Thursday, October 13, 2011


‘…In the year of the Christian era 78, during the reign of the tyrant Nero, an opportunity occurred, when the Gauls, by the rise of an enterprising leader, were very near accomplishing their often meditated project of successful insurrection. The leader, according to Dion Cassius, named Caius Julius Vindex, was the son of a Romanized Gaul, whose father had become a Roman senator. He was descended from the line of one of the ancient kings of Aquitaine, endowed with great strength of body, and wisdom ; above all, an accomplished soldier.
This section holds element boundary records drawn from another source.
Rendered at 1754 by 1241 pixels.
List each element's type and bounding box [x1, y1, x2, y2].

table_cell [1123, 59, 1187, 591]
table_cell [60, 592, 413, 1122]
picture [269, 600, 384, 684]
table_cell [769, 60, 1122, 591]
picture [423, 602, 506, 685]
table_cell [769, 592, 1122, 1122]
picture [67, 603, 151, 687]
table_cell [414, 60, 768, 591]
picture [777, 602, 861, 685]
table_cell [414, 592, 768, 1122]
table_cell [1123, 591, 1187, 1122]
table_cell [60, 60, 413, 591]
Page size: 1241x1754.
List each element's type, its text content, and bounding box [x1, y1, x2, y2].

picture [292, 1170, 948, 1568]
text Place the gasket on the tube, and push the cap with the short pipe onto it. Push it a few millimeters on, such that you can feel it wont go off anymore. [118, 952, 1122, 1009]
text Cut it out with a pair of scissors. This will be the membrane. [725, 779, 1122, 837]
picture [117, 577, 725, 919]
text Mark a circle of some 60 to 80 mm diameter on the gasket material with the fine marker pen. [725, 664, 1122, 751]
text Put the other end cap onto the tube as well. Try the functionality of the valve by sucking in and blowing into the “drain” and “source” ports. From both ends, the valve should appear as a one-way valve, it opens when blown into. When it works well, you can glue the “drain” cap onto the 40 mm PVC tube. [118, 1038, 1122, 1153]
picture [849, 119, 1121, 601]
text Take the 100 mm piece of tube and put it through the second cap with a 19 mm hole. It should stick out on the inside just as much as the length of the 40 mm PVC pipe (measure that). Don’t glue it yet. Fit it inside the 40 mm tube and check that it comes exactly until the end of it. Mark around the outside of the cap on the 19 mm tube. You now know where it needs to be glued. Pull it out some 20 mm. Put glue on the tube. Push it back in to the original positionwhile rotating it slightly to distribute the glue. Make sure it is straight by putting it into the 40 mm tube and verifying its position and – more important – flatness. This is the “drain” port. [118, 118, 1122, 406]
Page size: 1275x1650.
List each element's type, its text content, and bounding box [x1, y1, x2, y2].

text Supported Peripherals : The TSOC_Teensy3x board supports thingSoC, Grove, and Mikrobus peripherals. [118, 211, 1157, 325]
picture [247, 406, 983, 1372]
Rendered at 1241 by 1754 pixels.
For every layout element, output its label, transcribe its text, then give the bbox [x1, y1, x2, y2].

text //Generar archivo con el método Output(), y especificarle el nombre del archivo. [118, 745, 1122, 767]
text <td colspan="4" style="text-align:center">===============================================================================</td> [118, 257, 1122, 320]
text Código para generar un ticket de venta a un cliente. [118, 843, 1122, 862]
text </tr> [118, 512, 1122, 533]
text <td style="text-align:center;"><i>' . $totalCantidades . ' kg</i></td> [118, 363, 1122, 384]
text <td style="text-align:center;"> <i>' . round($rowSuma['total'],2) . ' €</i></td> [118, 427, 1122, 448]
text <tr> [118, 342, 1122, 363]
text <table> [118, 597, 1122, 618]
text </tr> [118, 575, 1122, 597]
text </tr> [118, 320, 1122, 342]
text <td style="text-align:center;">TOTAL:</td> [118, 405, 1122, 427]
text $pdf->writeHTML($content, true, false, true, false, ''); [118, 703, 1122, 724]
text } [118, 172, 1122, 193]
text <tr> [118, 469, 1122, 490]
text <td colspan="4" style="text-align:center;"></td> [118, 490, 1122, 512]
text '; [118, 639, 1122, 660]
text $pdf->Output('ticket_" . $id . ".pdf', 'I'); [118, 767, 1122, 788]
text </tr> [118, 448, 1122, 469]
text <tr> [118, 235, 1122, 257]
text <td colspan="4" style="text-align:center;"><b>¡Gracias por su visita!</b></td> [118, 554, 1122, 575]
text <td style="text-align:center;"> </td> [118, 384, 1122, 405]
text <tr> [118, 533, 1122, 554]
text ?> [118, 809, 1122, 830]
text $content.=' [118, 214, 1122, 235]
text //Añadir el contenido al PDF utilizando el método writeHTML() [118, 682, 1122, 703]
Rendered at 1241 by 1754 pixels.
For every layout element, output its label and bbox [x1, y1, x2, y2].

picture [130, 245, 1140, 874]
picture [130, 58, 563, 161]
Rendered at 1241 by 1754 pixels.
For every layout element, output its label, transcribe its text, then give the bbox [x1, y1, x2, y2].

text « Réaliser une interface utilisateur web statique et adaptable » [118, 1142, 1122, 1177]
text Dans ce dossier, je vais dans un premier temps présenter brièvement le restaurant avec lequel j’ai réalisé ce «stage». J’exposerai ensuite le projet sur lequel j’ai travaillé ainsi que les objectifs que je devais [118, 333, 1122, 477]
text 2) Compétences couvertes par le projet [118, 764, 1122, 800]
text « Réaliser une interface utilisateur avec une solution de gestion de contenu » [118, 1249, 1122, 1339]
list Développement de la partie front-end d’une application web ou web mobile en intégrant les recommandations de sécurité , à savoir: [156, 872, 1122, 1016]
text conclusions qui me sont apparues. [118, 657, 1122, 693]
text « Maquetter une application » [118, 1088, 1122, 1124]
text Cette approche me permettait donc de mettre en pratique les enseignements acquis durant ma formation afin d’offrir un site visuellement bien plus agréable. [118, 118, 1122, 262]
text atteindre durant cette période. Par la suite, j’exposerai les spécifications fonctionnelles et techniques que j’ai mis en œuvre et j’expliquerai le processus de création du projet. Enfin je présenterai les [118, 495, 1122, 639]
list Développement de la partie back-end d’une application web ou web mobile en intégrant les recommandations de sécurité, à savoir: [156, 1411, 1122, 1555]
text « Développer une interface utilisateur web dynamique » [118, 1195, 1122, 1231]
Availing himself of the cruel exactions with which the tyrant then oppressed Gaul, Vindex, who was governor of Celtic Gaul, ascended the tribunal, and in an animated oration denounced the vices of Nero, his cruelties, his infamies, the death of his mother by his orders, and the crimes which to this day cling to his memory, as one of the most depraved monsters that ever existed. He called upon his hearers, not to rise in insurrection against the Roman empire, but to combine for the more limited purpose of removing Nero from the government. The people, being already greatly exasperated, took arms at this exhortation, and Vindex was soon at the head of a hundred thousand men. It is said that Nero was rather pleased than alarmed by this formidable insurrection, conceiving it would afford his treasury great wealth from the forfeited estates of the insurgents. He placed a reward of two hundred and fifty myriads of drachms upon the head of Viridex. When this was told to the daring leader, he replied, " To whomsoever will deliver to me the head of Nero, I will be contented to resign my own life in return, for having destroyed so great an enemy of the human race." But of all Vindex's reproaches, Nero was most moved by that in which the Gallic insurgent called him a wretched fiddler. Leaving the topic of his mother's death, and similar horrors, he complained bitterly to the Roman people of the aspersions thrown out against his taste and power as a musical performer; and, that the Romans might judge how little they were deserved, he introduced a voluntary or two into the oration which he delivered on that occasion…’

The history above is provided courtesy of Sir Walter Scott in the fourth series of his “Tales of a Grandfather”.  On this date, October 13th, in the year 54 A.D., Nero took the throne as emperor of Rome.